Background:  Our goal is the integration of biological models of disease transmission based on phylogenetic analysis of viral sequence data into a model of HIV transmission. Here we derive time-dependent viral phylogenies from sequence data collected for drug-resistance screening to estimate the HIV transmission network.

Methods:  We analyzed 3053 sequences collected from 2140 patients during 1997-2003 for routine clinical testing at the Chelsea and Westminster Hospital. Synonymous distances were estimated using the Nei-Gojobori/JC model. Initial phylogenies were constructed by Neighbor-Joining. Maximum likelihood branch lengths were obtained by fitting the MG94xREV GDD 3x3 model to that phylogeny using HyPhy on a Linux  cluster. Detailed phylogenies were constructed using Bayesian MCMC (MrBayes), and timescaled phylogenies estimated using variable rate/relaxed clock approaches in R8S and BEAST.
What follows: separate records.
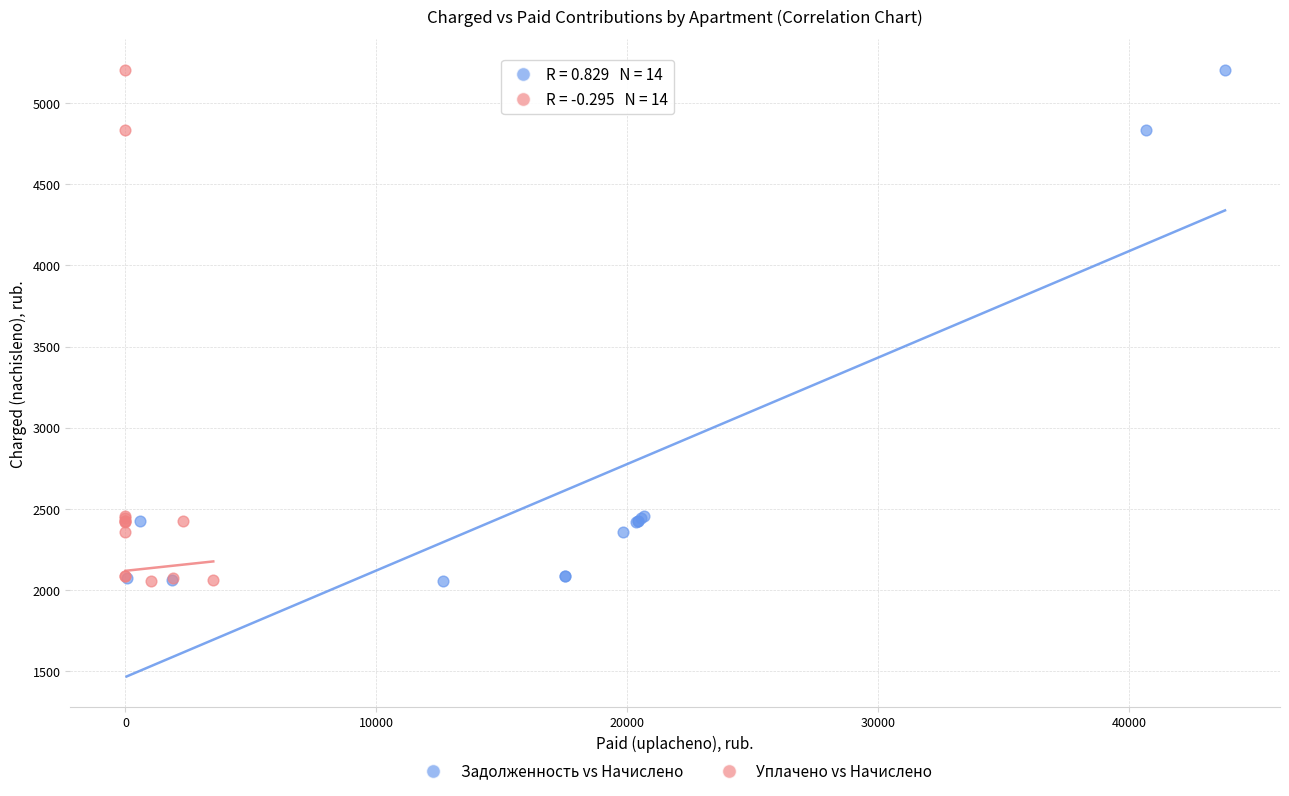

What are all the series names shown in the legend?

Задолженность vs Начислено, Уплачено vs Начислено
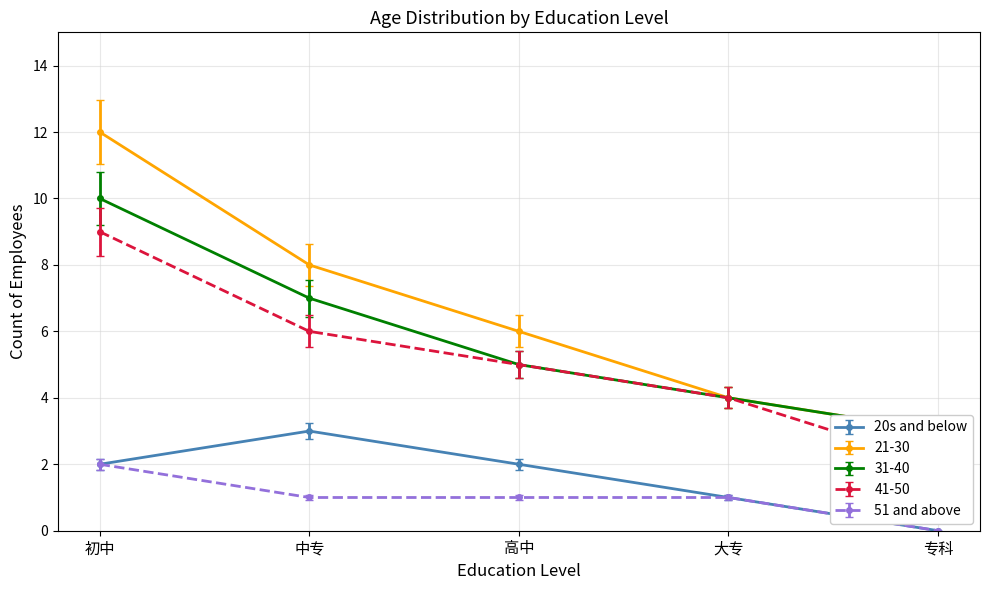

Reading right to left, list all the values displayed in this chart.

20s and below: 专科=0.0	大专=1.0	高中=2.0	中专=3.0	初中=2.0
21-30: 专科=2.8	大专=3.7	高中=5.5	中专=7.4	初中=11.0
31-40: 专科=3.0	大专=4.0	高中=5.0	中专=7.0	初中=10.0
41-50: 专科=2.0	大专=4.0	高中=5.0	中专=6.0	初中=9.0
51 and above: 专科=0.0	大专=1.0	高中=1.0	中专=1.0	初中=2.0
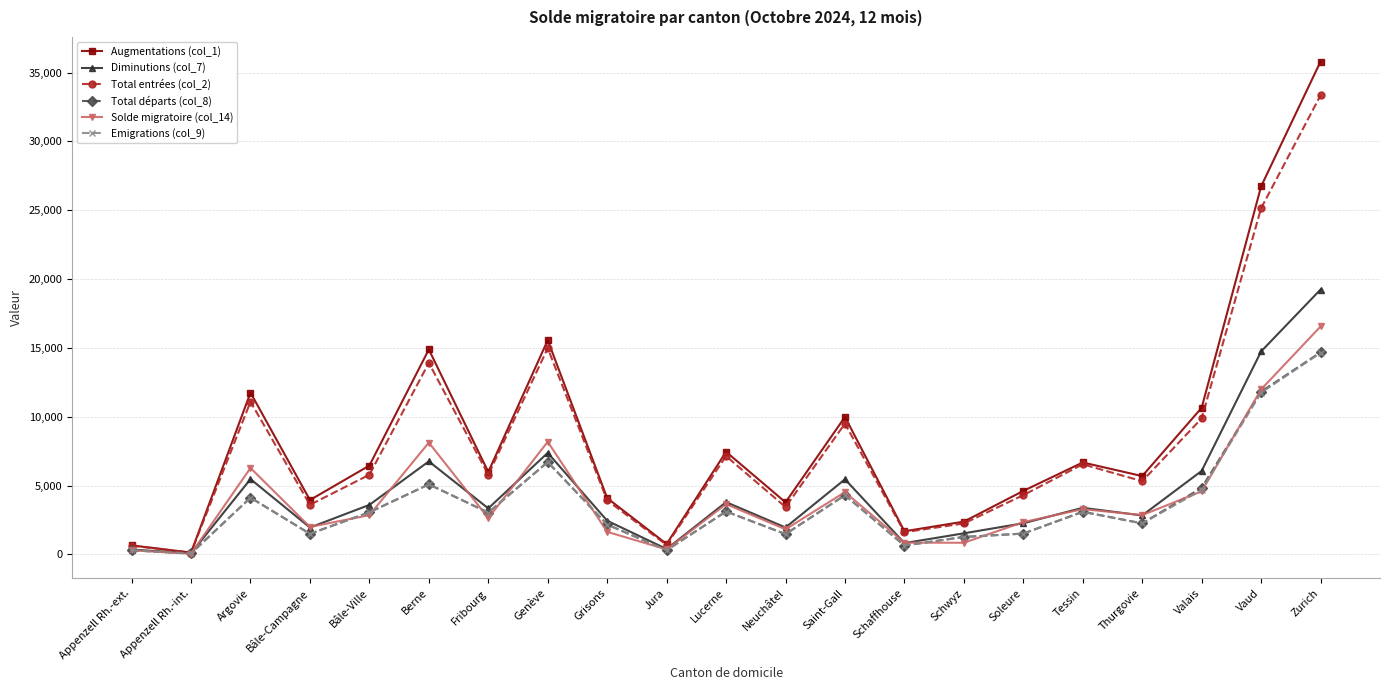

What is the sum of the Emigrations (col_9) values at Vaud and Appenzell Rh.-ext.?

12053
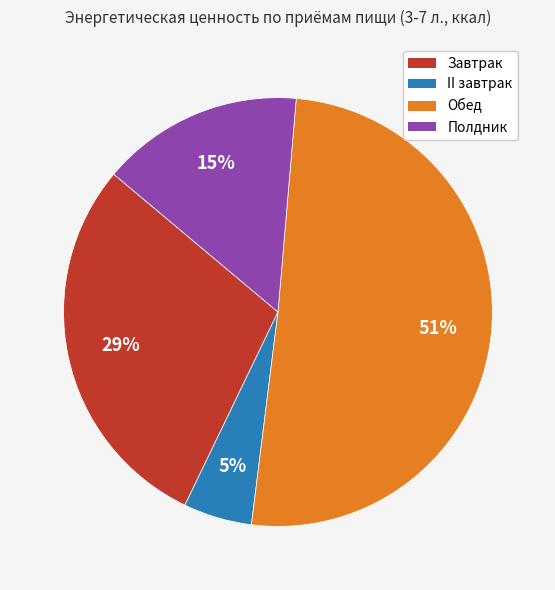

To the nearest percent, what portion does Обед represent?

51%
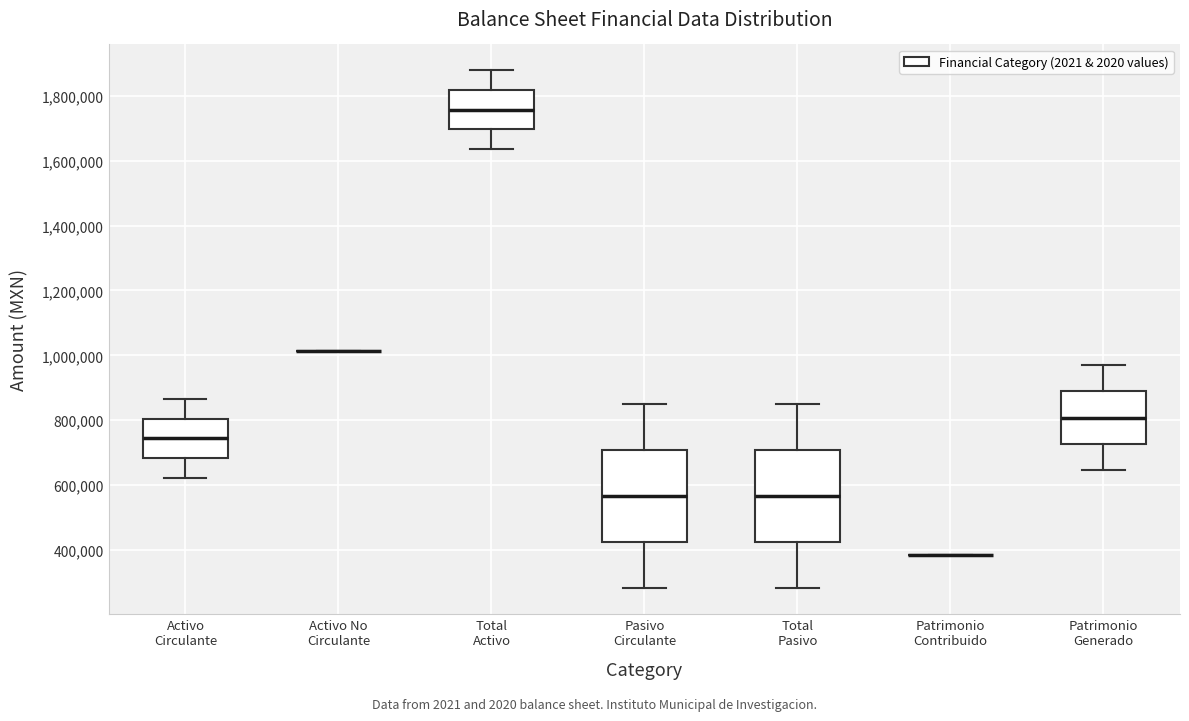

Reading left to right, transcribe this box plot: for each box, give where its median line is, the range the box spans, and where its two whiskers end, as read against the y-axis. The values are not printed on the chart, so give them approximately, as read against the axis.

Activo Circulante: median 740000, box 680000 to 800000, whiskers 620000 to 860000
Activo No Circulante: box collapsed to a line at 1020000, whiskers 1020000 to 1020000
Total Activo: median 1760000, box 1700000 to 1820000, whiskers 1640000 to 1880000
Pasivo Circulante: median 560000, box 420000 to 700000, whiskers 280000 to 840000
Total Pasivo: median 560000, box 420000 to 700000, whiskers 280000 to 840000
Patrimonio Contribuido: box collapsed to a line at 380000, whiskers 380000 to 380000
Patrimonio Generado: median 800000, box 720000 to 880000, whiskers 640000 to 980000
Results:  We identified 542 subtype-B sequences with close similarity to at least 1 other sequence from a different patient in this same group. Analysis of pairwise synonymous distances suggested that a large number of distinct transmission clusters may be present. We analyzed 4 groups (91 sequences) in greater detail, both with MrBayes and using variable rate phylogenies. Each of the 4 groups includes several closely related transmissions. In one cluster, all but 1 of the patients appear to have been infected during the same short period. In another, staggered transmissions occur with a similar average time between initial infection and subsequence transmission, although this cluster also suggests that groups of transmissions (>2 individuals) occurred within shorter periods of time. Other possible transmission clusters were identified by searching for clusters of sequences which were of a similar depth. Of 435 individuals, 179 (41.1%) are probable members of a transmission cluster, defining clusters as 3 or more people with sequences as close in time as these. A particular feature of interest is the substantial difference in size between clusters (see the table), which has important implications for epidemiological models.

Conclusions:  Use of time-resolved phylogenies based on drug-resistance genotypes obtained from clinical monitoring has allowed a substantial reconstruction of the HIV transmission network in this community. A transmission network of this form is complementary to a sexual network, but more directly relevant for viral epidemiology.